[Excerpt provided Boundary: Start]

Haplogroup C4 Y-chromosomes have been confirmed among the following populations:

Australia, Arnhem: 53% (32/60)
Australia, Desert: 69% (24/35)

Haplogroup C*(xC2,C3,C4) Y-chromosomes have been confirmed among the following populations:

Philippines: 4% (5/115)
Malaysia: 2% (1/50)
Java: 2% (1/53)
Balinese: 2% (n=551)
East Indonesians: 6% (3/55)
Moluccas: 9% (3/34)
Nusa Tenggara: 7% (2/31)
Papua New Guinea Coast (previous studies): 3% (1/31)
Australia, Arnhem: 10% (6/60)

In addition, there are the following haplogroup C Y-chromosomes that have been insufficiently tested to determine their precise haplogroup affiliation:

Taiwan, Yami: 2(.5)% (1/40)
Vanuatu: 18% (n=234)
Fiji: 3% (n=55)
Tonga: 23% (n=55)
Western Samoa: 69% (n=16)
Atiu: 84% (n=42)
French Polynesia: 53% (n=87)
(The individuals listed above could belong to C*, C2*, C2b, or C3)

Also, 42% of a sample of 54 Maori belonged to either haplogroup C2-M38* or haplogroup C2b-M208.

Anonymous said...

The URL of that article should read:

I don't know why the final "f" is being cut off.

Anonymous said...

Thanks...I checked the paper you cited and the entry on Philippines in Table 1 was further referenced based on 3 sources two of which I checked (Kayser and Capelli)and are not the sources for the C3 data. The third by Hammer et al 2005 is not in the list of references. I assume this is Hammer MF. If you could help dig out that actual reference for the C3 it would be great! I did email the author of the paper you cited. cheers, P

Anonymous said...

[Excerpt provided Boundary: End]

▸ **Required work**:
a. State whether each of the following statements agrees with the excerpt on haplogroup C Y-chromosomes, answering yes or no and quoting the deciding words of the excerpt exactly: (i) Haplogroup C4 was found in 69% of the Desert sample from Australia. (ii) The Maori sample consisted of 45 individuals. (iii) The source by Hammer et al 2005 appears in the list of references.
b. Output everything in the excerpt on haplogroup C Y-chromosomes from "Fiji: 3% (n=55)" down to "or haplogroup C2b-M208.".
The lines that follow are drawn from a separate source.

[Data excerpts Boundary: Start]

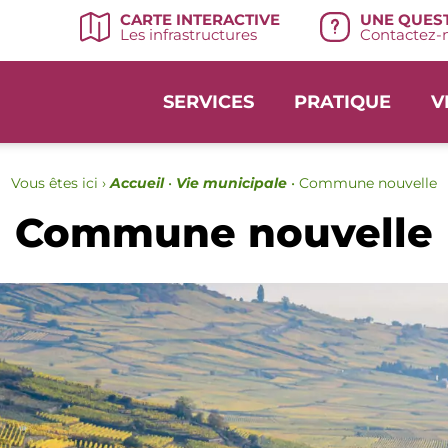
UNE QUEST
CARTE INTERACTIVE
Contactez-n
Les infrastructures
SERVICES
PRATIQUE
V
Vous êtes ici ›
Accueil
•
Vie municipale
•
Commune nouvelle
Commune nouvelle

[Data excerpts Boundary: End]

▸ **Response list**:
a.
(i) Yes: "Australia, Desert: 69% (24/35)"
(ii) No: "42% of a sample of 54 Maori"
(iii) No: "The third by Hammer et al 2005 is not in the list of references."

b.
Fiji: 3% (n=55)
Tonga: 23% (n=55)
Western Samoa: 69% (n=16)
Atiu: 84% (n=42)
French Polynesia: 53% (n=87)
(The individuals listed above could belong to C*, C2*, C2b, or C3)

Also, 42% of a sample of 54 Maori belonged to either haplogroup C2-M38* or haplogroup C2b-M208.